__Exercise details__: Every record must be repeated exactly; omit any pictures they contain.

__Provided entries__:
[Start of section]

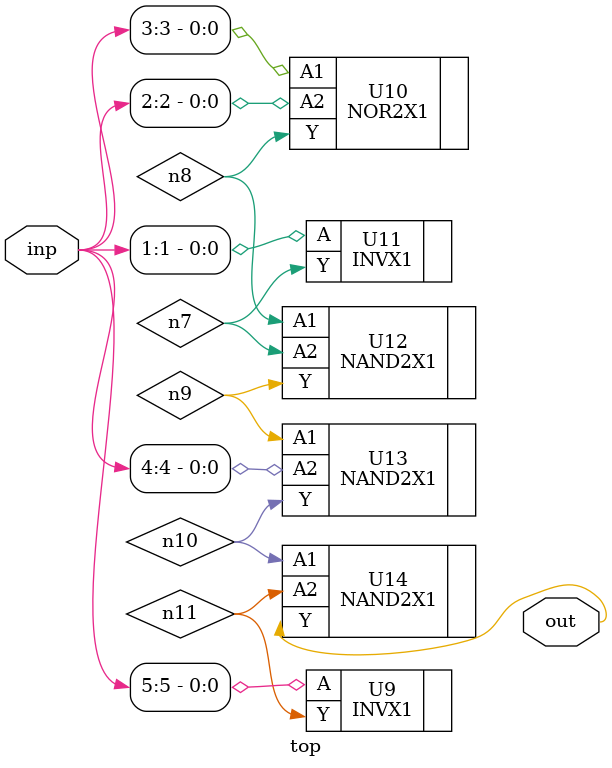
<source format=sv>


module top ( inp, out );
  input [5:0] inp;
  output out;
  wire   n7, n8, n9, n10, n11;

  INVX1 U9 ( .A(inp[5]), .Y(n11) );
  NOR2X1 U10 ( .A1(inp[3]), .A2(inp[2]), .Y(n8) );
  INVX1 U11 ( .A(inp[1]), .Y(n7) );
  NAND2X1 U12 ( .A1(n8), .A2(n7), .Y(n9) );
  NAND2X1 U13 ( .A1(n9), .A2(inp[4]), .Y(n10) );
  NAND2X1 U14 ( .A1(n10), .A2(n11), .Y(out) );
endmodule


</source>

[End of section]

__Expected answer__:
<source format=sv>


module top ( inp, out );
  input [5:0] inp;
  output out;
  wire   n7, n8, n9, n10, n11;

  INVX1 U9 ( .A(inp[5]), .Y(n11) );
  NOR2X1 U10 ( .A1(inp[3]), .A2(inp[2]), .Y(n8) );
  INVX1 U11 ( .A(inp[1]), .Y(n7) );
  NAND2X1 U12 ( .A1(n8), .A2(n7), .Y(n9) );
  NAND2X1 U13 ( .A1(n9), .A2(inp[4]), .Y(n10) );
  NAND2X1 U14 ( .A1(n10), .A2(n11), .Y(out) );
endmodule


</source>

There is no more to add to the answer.